Publication year - 1990
Publication title -
european journal of haematology
Language(s) - English
Resource type - Journals
SCImago Journal Rank - 0.904
H-Index - 84
eISSN - 1600-0609
pISSN - 0902-4441
DOI - 10.1111/j.1600-0609.1990.tb00382.x
Subject(s) - myelofibrosis , medicine , immunophenotyping , acute leukemia , daunorubicin , aplasia , megakaryocyte , pathology , leukemia , bone marrow , immunology , haematopoiesis , biology , flow cytometry , stem cell , genetics
Acute myelofibrosis is a rare and still ill‐defined disease.
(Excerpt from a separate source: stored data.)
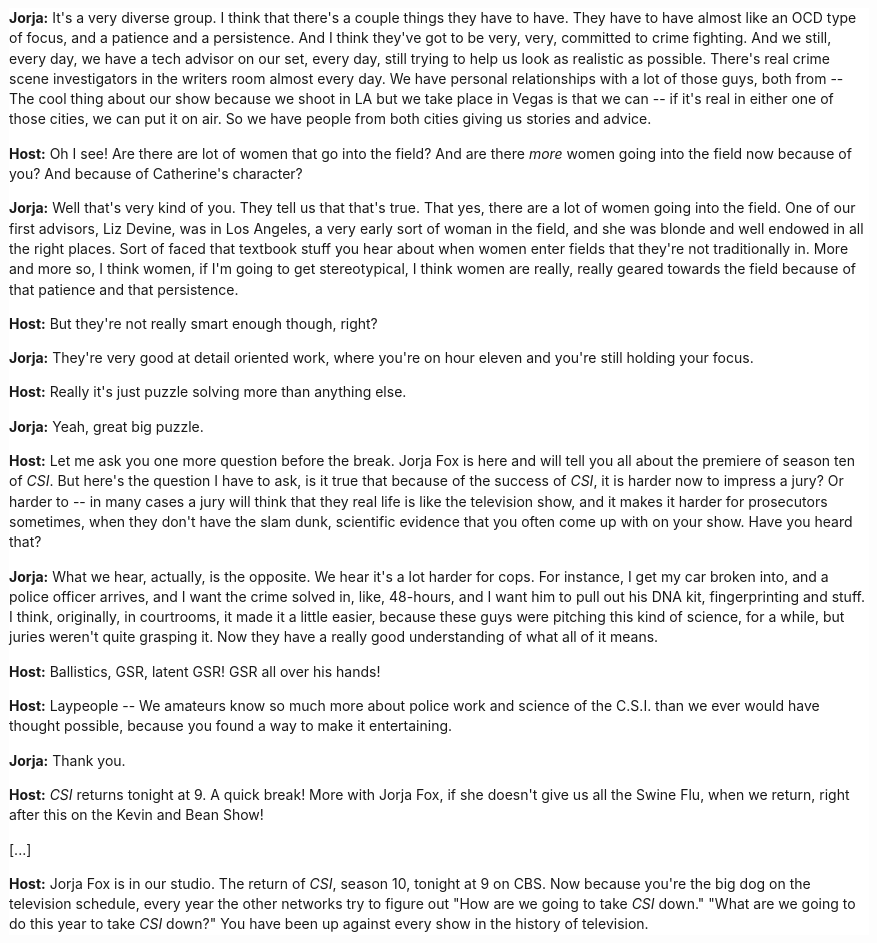 **Jorja:** It's a very diverse group. I think that there's a couple things they have to have. They have to have almost like an OCD type of focus, and a patience and a persistence. And I think they've got to be very, very, committed to crime fighting. And we still, every day, we have a tech advisor on our set, every day, still trying to help us look as realistic as possible. There's real crime scene investigators in the writers room almost every day. We have personal relationships with a lot of those guys, both from -- The cool thing about our show because we shoot in LA but we take place in Vegas is that we can -- if it's real in either one of those cities, we can put it on air. So we have people from both cities giving us stories and advice.

**Host:** Oh I see! Are there are lot of women that go into the field? And are there *more* women going into the field now because of you? And because of Catherine's character?

**Jorja:** Well that's very kind of you. They tell us that that's true. That yes, there are a lot of women going into the field. One of our first advisors, Liz Devine, was in Los Angeles, a very early sort of woman in the field, and she was blonde and well endowed in all the right places. Sort of faced that textbook stuff you hear about when women enter fields that they're not traditionally in. More and more so, I think women, if I'm going to get stereotypical, I think women are really, really geared towards the field because of that patience and that persistence.

**Host:** But they're not really smart enough though, right?

**Jorja:** They're very good at detail oriented work, where you're on hour eleven and you're still holding your focus.

**Host:** Really it's just puzzle solving more than anything else.

**Jorja:** Yeah, great big puzzle.

**Host:** Let me ask you one more question before the break. Jorja Fox is here and will tell you all about the premiere of season ten of _CSI_. But here's the question I have to ask, is it true that because of the success of _CSI_, it is harder now to impress a jury? Or harder to -- in many cases a jury will think that they real life is like the television show, and it makes it harder for prosecutors sometimes, when they don't have the slam dunk, scientific evidence that you often come up with on your show. Have you heard that?

**Jorja:** What we hear, actually, is the opposite. We hear it's a lot harder for cops. For instance, I get my car broken into, and a police officer arrives, and I want the crime solved in, like, 48-hours, and I want him to pull out his DNA kit, fingerprinting and stuff. I think, originally, in courtrooms, it made it a little easier, because these guys were pitching this kind of science, for a while, but juries weren't quite grasping it. Now they have a really good understanding of what all of it means.

**Host:** Ballistics, GSR, latent GSR! GSR all over his hands!

**Host:** Laypeople -- We amateurs know so much more about police work and science of the C.S.I. than we ever would have thought possible, because you found a way to make it entertaining.

**Jorja:** Thank you.

**Host:** _CSI_ returns tonight at 9. A quick break! More with Jorja Fox, if she doesn't give us all the Swine Flu, when we return, right after this on the Kevin and Bean Show!

[...]

**Host:** Jorja Fox is in our studio. The return of _CSI_, season 10, tonight at 9 on CBS. Now because you're the big dog on the television schedule, every year the other networks try to figure out "How are we going to take _CSI_ down." "What are we going to do this year to take _CSI_ down?" You have been up against every show in the history of television.
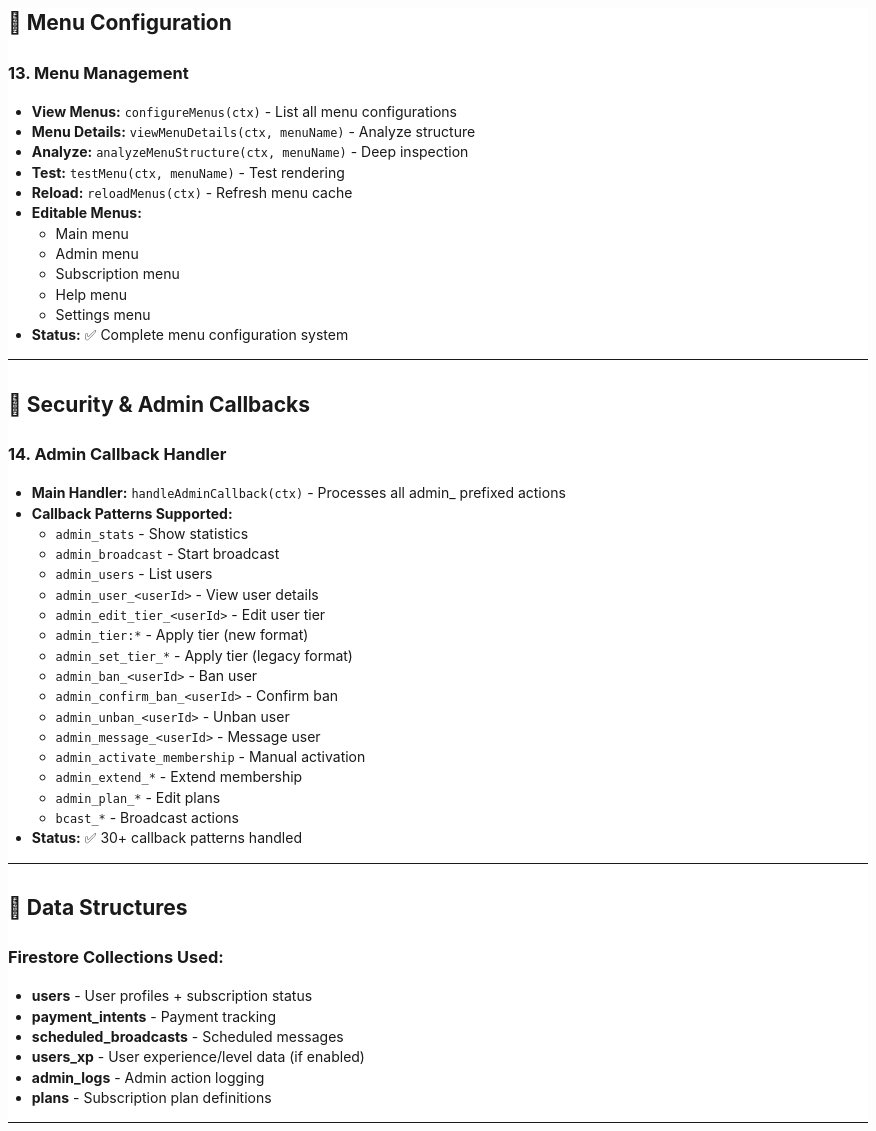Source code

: 
## 🎨 Menu Configuration

### 13. **Menu Management**
- **View Menus:** `configureMenus(ctx)` - List all menu configurations
- **Menu Details:** `viewMenuDetails(ctx, menuName)` - Analyze structure
- **Analyze:** `analyzeMenuStructure(ctx, menuName)` - Deep inspection
- **Test:** `testMenu(ctx, menuName)` - Test rendering
- **Reload:** `reloadMenus(ctx)` - Refresh menu cache
- **Editable Menus:**
  - Main menu
  - Admin menu
  - Subscription menu
  - Help menu
  - Settings menu
- **Status:** ✅ Complete menu configuration system

---

## 🔐 Security & Admin Callbacks

### 14. **Admin Callback Handler**
- **Main Handler:** `handleAdminCallback(ctx)` - Processes all admin_ prefixed actions
- **Callback Patterns Supported:**
  - `admin_stats` - Show statistics
  - `admin_broadcast` - Start broadcast
  - `admin_users` - List users
  - `admin_user_<userId>` - View user details
  - `admin_edit_tier_<userId>` - Edit user tier
  - `admin_tier:*` - Apply tier (new format)
  - `admin_set_tier_*` - Apply tier (legacy format)
  - `admin_ban_<userId>` - Ban user
  - `admin_confirm_ban_<userId>` - Confirm ban
  - `admin_unban_<userId>` - Unban user
  - `admin_message_<userId>` - Message user
  - `admin_activate_membership` - Manual activation
  - `admin_extend_*` - Extend membership
  - `admin_plan_*` - Edit plans
  - `bcast_*` - Broadcast actions
- **Status:** ✅ 30+ callback patterns handled

---

## 📝 Data Structures

### Firestore Collections Used:
- **users** - User profiles + subscription status
- **payment_intents** - Payment tracking
- **scheduled_broadcasts** - Scheduled messages
- **users_xp** - User experience/level data (if enabled)
- **admin_logs** - Admin action logging
- **plans** - Subscription plan definitions

---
Based on morphological observation, immunophenotyping and ultrastructural analysis, we support the assumption that acute myelofibrosis is a malignant disorder mainly of the megakaryocyte lineage and is closely related to acute megakaryocytic/blastic leukaemia. Consequently, the 11 patients reported here were treated with aggressive polychemotherapy with combinations including daunorubicin and cytosine arabinoside and 6‐thioguanin or VP16–213. 4 complete remissions, 2 partial remissions and 1 minor response were observed. Duration of aplasia was not significantly prolonged. These findings indicate that the use of aggressive polychemotherapy is feasible in acute myelofibrosis and results in a significant number of remissions.